Of only 12,000 models of this 1942 Plymouth provided it's a DeLuxe 4-door sedan, nearly 69,000 if it's the slightly higher priced Special DeLuxe in that war-shortened year. Of course it's impossible to tell which body style it is from this shot, but all other types were made in far fewer quantities than the sedans. Plymouths, along with Fords and Chevrolets, would have continued to be made in very limited and special-order capacities for government use.
Putting a 1946 Ford into a photo taken in 1943 is a pretty neat trick
[It's a 1942 Plymouth. -tterrace]
The stories in the photograph are many.
Little Johnny, the child on the far left almost out of the picture, is the abandoned sibling of a long-haul one-eyed trucker. Johnny is cupping a cigarette as he drags on it. He's trying to quit, but it's hard.
Sally, the thick-ankled beauty from Seneca Gardens, Kentucky, is on her way to Paris to study macrame, an inspiration she gained while watching "The Petrified Forest" at a Bette Davis film festival last year in Louisville. Unfortunately, she bought a ticket for Paris, Kentucky since it's all she could afford.
Bobby likes to stand under the lamp and play with strings.
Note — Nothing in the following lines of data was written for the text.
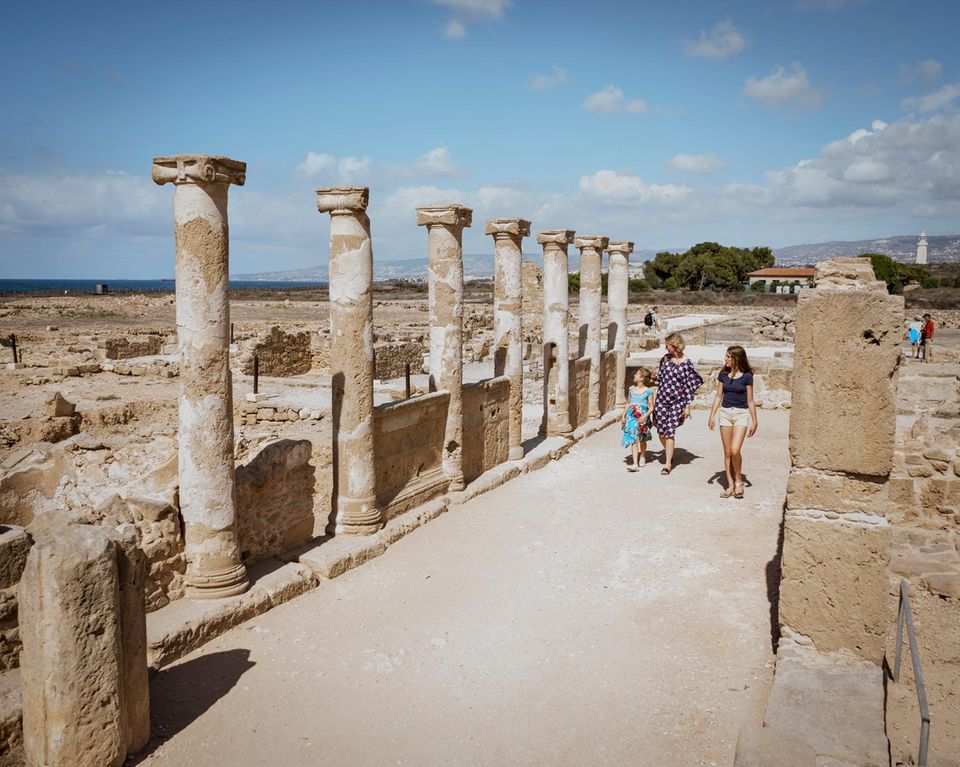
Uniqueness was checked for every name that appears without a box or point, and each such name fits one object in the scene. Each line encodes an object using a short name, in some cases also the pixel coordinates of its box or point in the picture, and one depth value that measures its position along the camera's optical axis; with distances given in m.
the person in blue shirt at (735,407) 8.81
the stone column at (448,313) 8.92
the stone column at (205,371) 5.72
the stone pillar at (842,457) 4.52
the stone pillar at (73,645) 3.76
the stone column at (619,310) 15.53
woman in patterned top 10.12
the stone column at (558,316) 12.16
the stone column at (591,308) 13.88
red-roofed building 72.19
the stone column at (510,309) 10.61
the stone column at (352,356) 7.32
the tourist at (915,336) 22.30
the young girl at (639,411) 10.42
He wants to sing the blues in Memphis, and he's trying to pal up with Joe and Chuck, who seem like nice fellows from Stinking Creek, Tennessee, who might loan him bus fare to Memphis.
Joe and Chuck are on the run from bad marriages to each other's sisters in Aurora, Indiana. They have little money and are hoping to get Bobby's mother to make them sandwiches before their bus arrives. It's a pathetic con, their implied promise of a loan for bus fare to Bobby for some sandwiches, but it's all they've got.
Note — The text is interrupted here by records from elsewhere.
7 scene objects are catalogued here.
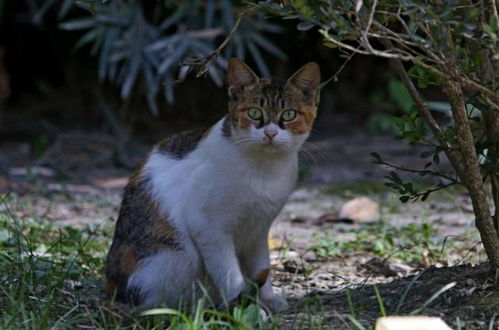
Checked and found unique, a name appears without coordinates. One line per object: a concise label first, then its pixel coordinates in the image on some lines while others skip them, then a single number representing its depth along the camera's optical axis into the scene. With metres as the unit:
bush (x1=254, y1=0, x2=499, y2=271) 5.05
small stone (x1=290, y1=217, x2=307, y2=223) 10.61
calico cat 6.59
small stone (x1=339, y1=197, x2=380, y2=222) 10.39
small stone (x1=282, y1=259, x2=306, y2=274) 8.19
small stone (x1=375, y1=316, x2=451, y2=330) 5.21
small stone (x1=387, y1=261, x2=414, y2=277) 8.09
The last three gents are keeping an eye on Bobby as a favor to his beautiful sister Veronica, who is in Lexington trying to beat a horse-racing larceny rap. She promised them someday to return to the bus station.
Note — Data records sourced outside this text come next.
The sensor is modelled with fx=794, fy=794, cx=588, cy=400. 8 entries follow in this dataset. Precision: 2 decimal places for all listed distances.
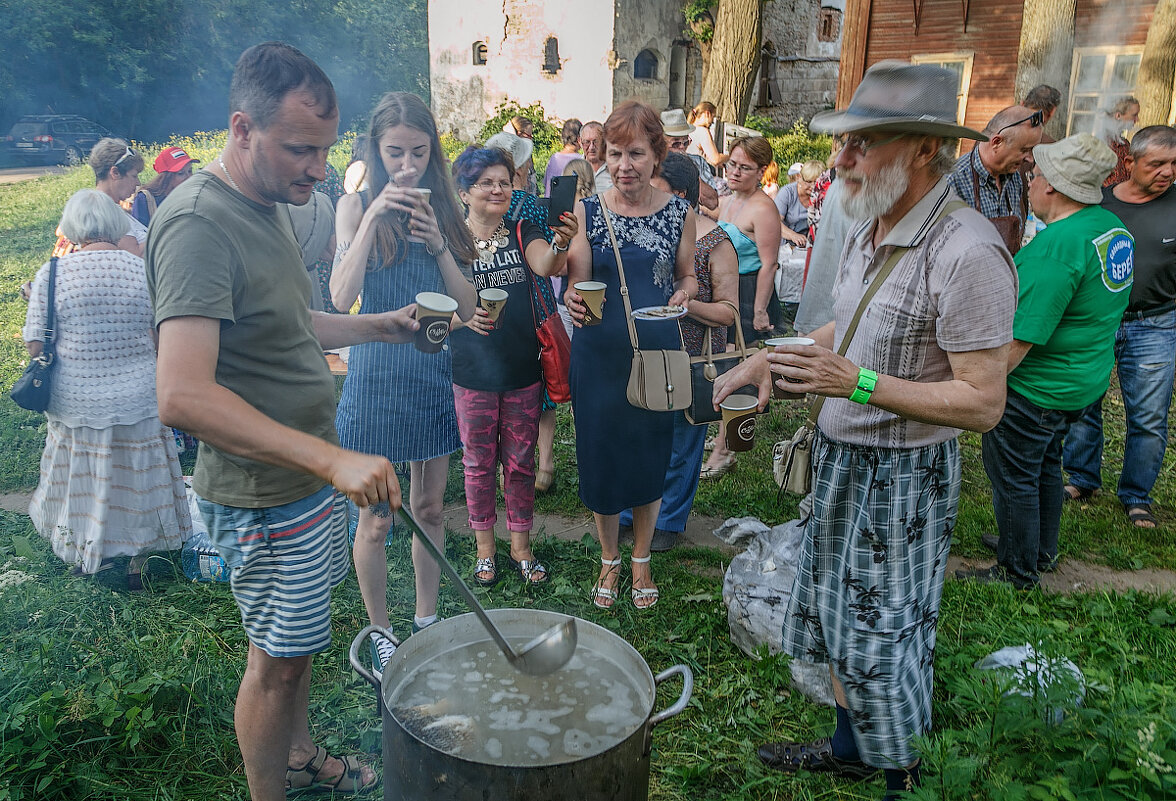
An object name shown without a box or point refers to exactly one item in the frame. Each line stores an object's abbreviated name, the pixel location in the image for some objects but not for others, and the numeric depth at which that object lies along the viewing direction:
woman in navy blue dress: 3.62
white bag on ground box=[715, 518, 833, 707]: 3.23
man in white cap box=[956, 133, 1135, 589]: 3.56
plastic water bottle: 4.01
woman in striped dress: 3.09
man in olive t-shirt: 1.80
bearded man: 2.10
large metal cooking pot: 1.61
The car is the only innocent thing in the picture, but it's begun to be a little unreliable.
1943 was a tough year.
I must say I feel so sorry for the woman. I wonder what's wrong with her ankles? She seems an otherwise tiny person with very delicate bone structure but her ankles are hugely swollen.
These song lyrics will basically sum up this attractive, apparently single woman's wartime problem.
They're either too young, or too old
They're either too gray or too grassy green
The pickings are poor and the crop is lean
What's good is in the army
What's left will never harm me
Their wearer doesn't seem to be very happy at this particular rest stop.